U.S. seeks to charge asylum seekers and hike fees for immigration

Washington – The Trump administration rolled out a proposal Friday to hike application fees for immigrants seeking to remain in the U.S. – including a first-ever charge for those seeking refuge. It’s the administration’s latest move to restrict pathways for obtaining asylum and immigration benefits like U.S. citizenship.

U.S. Citizenship and Immigration Services (USCIS), the agency in charge of administering immigration benefits, unveiled a proposed rule that would significantly increase petition fees for immigrants seeking U.S. citizenship, for young undocumented immigrants looking to renew protections from deportation and for victims of crimes who are seeking to stay in the country through their assistance to law enforcement. 

The proposal, which is slated to be published in the Federal Register Thursday, would make the U.S. one of only four nations that require asylum-seekers fleeing persecution to pay a fee for the government to process their applications. In its proposed rule, the administration noted that Iran, Fijii and Australia are the only countries known to charge for initial asylum applications. 

Fees for citizenship petitions would increase from $750 to $1,170, and the amount could be higher for some immigrants. The proposal would also impose a $50 application fee and a $490 work permit fee for asylum seekers.   

“It’s an unprecedented weaponization of government fees,” Doug Rand, an Obama White House official who co-founded a company to help immigrants navigate the U.S. immigration system, said in a statement.  

After being published in the Federal Register, the proposed rule will be subject to a 30-day review period in which the public can make comments on it. The next step in the regulatory process is for USCIS to publish a final rule it can enforce.   

Ken Cuccinelli, an immigration hawk who was tapped to lead USCIS on an acting basis in June, defended the proposal, noting that his agency is funded by fees, unlike most federal government agencies. 

“USCIS is required to examine incoming and outgoing expenditures, just like a business, and make adjustments based on that analysis,” Cuccinelli said in a statement. “This proposed adjustment in fees would ensure more applicants cover the true cost of their applications and minimizes subsidies from an already over-extended system.”

Under the proposal, recipients of the Obama-era Deferred Action for Childhood Arrivals (DACA) program would have to pay substantially more to renew their protections, with their petition fee increasing from $495 to $765. On Tuesday, the Supreme Court is set to hear oral arguments on the several legal challenges to the administration’s efforts to dismantle the program, which shields more than 700,000 undocumented immigrants who came to the U.S. as children from deportation.

A form typically filed for petitioners of so-called U visas, a congressionally-mandated protection available to victims of crimes who can prove they helped or are willing to help the U.S. government investigate criminal activity, would also increase from $585 to $1,415 for some. The relief, if granted, allows recipients to eventually seek green cards and subsequent citizenship.
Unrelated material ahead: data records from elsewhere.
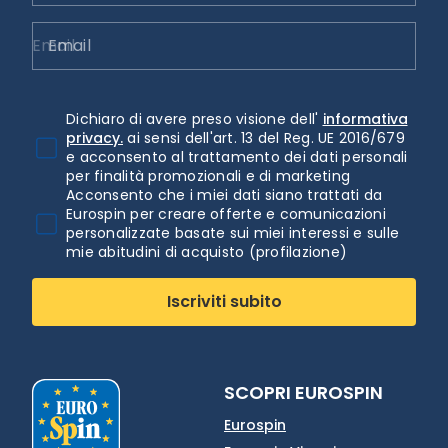
Email
Dichiaro di avere preso visione dell'
informativa
privacy.
ai sensi dell'art. 13 del Reg. UE 2016/679
e acconsento al trattamento dei dati personali
per finalità promozionali e di marketing
Acconsento che i miei dati siano trattati da
Eurospin per creare offerte e comunicazioni
personalizzate basate sui miei interessi e sulle
mie abitudini di acquisto (profilazione)
Iscriviti subito
SCOPRI EUROSPIN
Eurospin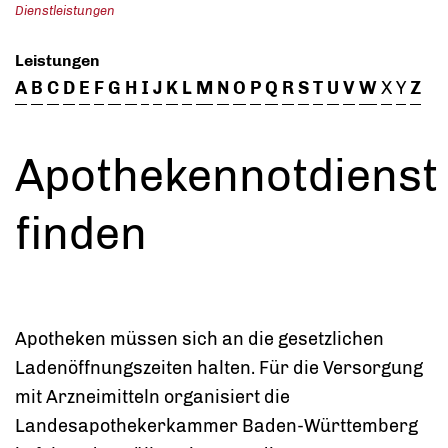
Dienstleistungen
Leistungen
A
B
C
D
E
F
G
H
I
J
K
L
M
N
O
P
Q
R
S
T
U
V
W
X
Y
Z
Apothekennotdienst
finden
Apotheken müssen sich an die gesetzlichen
Ladenöffnungszeiten halten. Für die Versorgung
mit Arzneimitteln organisiert die
Landesapothekerkammer Baden-Württemberg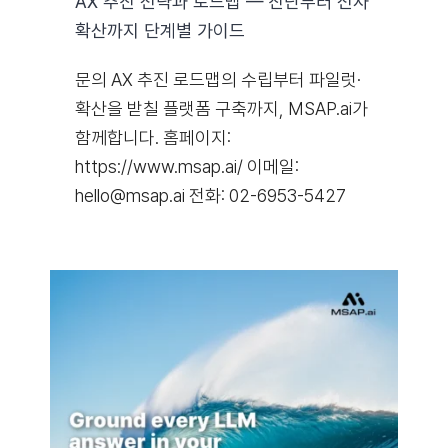
AX 추진 전략과 로드맵 — 진단부터 전사
확산까지 단계별 가이드
문의 AX 추진 로드맵의 수립부터 파일럿·
확산을 받칠 플랫폼 구축까지, MSAP.ai가
함께합니다. 홈페이지:
https://www.msap.ai/ 이메일:
hello@msap.ai 전화: 02-6953-5427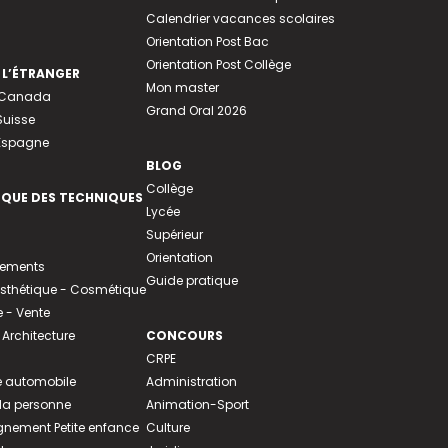
Calendrier vacances scolaires
Orientation Post Bac
Orientation Post Collège
 L’ÉTRANGER
Mon master
u Canada
Grand Oral 2026
Suisse
 Espagne
BLOG
Collège
EQUE DES TECHNIQUES
Lycée
Supérieur
Orientation
tements
Guide pratique
 Esthétique - Cosmétique
- Vente
 Architecture
CONCOURS
CRPE
 automobile
Administration
 la personne
Animation-Sport
ement Petite enfance
Culture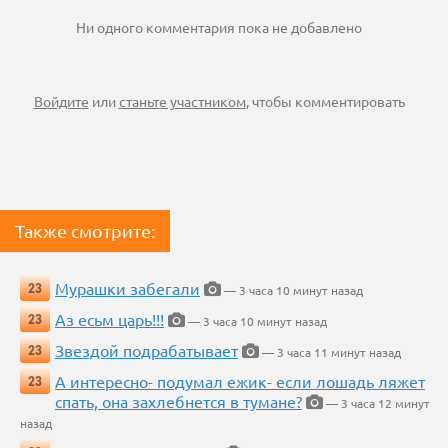
Ни одного комментария пока не добавлено
Войдите
или
станьте участником
, чтобы комментировать
Также смотрите:
Мурашки забегали
23
— 3 часа 10 минут назад
Аз есьм царь!!!
23
— 3 часа 10 минут назад
Звездой подрабатывает
23
— 3 часа 11 минут назад
А интересно- подумал ежик- если лошадь ляжет
23
спать, она захлебнется в тумане?
— 3 часа 12 минут
назад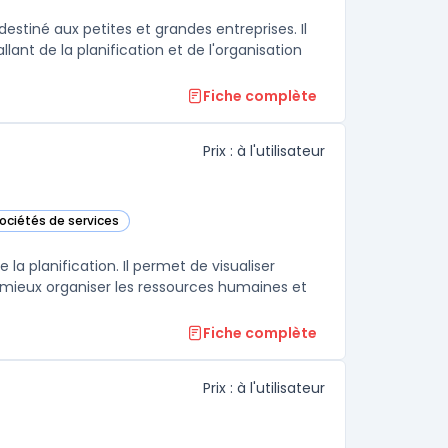
destiné aux petites et grandes entreprises. Il
ant de la planification et de l'organisation
Fiche complète
Prix : à l'utilisateur
sociétés de services
dans cette catégorie
 la planification. Il permet de visualiser
e mieux organiser les ressources humaines et
Fiche complète
Prix : à l'utilisateur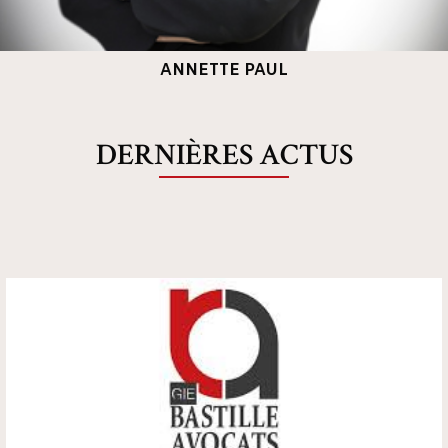
ANNETTE PAUL
DERNIÈRES ACTUS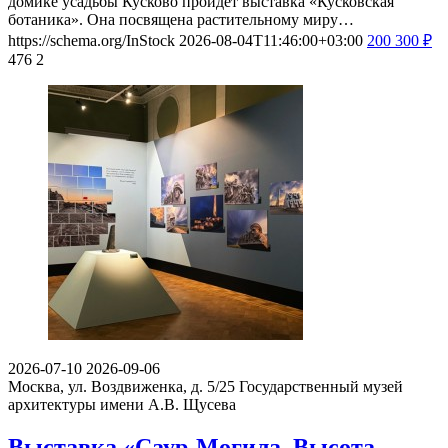
домике усадьбы Кусково пройдет выставка «Кусковская
ботаника». Она посвящена растительному миру…
https://schema.org/InStock
2026-08-04T11:46:00+03:00
200
300
₽
476
2
2026-07-10
2026-09-06
Москва, ул. Воздвиженка, д. 5/25
Государственный музей
архитектуры имени А.В. Щусева
Выставка «Саур-Могила. Высота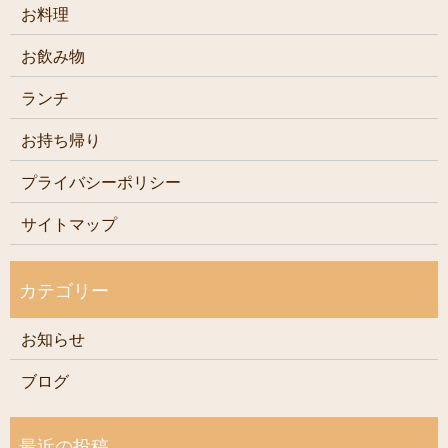
お料理
お飲み物
ランチ
お持ち帰り
プライバシーポリシー
サイトマップ
お知らせ
ブログ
The proposal is just one of many recent unilateral changes the administration has sought to implement to overhaul the nation’s legal immigration system and restrict access to asylum protections. 

The courts have recently halted the administration from enforcing stringent health care and insurance requirements for prospective immigrants, as well as another USCIS proposal, known as the “public charge” rule, which the government could use to deny green cards and temporary visas to immigrants in the U.S. and abroad who use — or are likely to use — public benefits like food stamps or government-subsidized housing. 

Access to the asylum system has also been severely limited through the administration’s efforts to stem an unprecedented surge of migrant families at the U.S.-Mexico border that spiked in the spring but has dwindled in recent months.  

The U.S. has required more than 55,000 asylum seekers to wait in Mexico for the duration of their immigration court proceedings under the controversial Migrant Protection Protocols (MPP) program. Officials are also now implementing a sweeping rule that allows them to deny asylum to migrants who traveled through Mexico to reach the U.S, and hope to soon use controversial bilateral agreements to reroute asylum seekers to Central America’s Northern Triangle.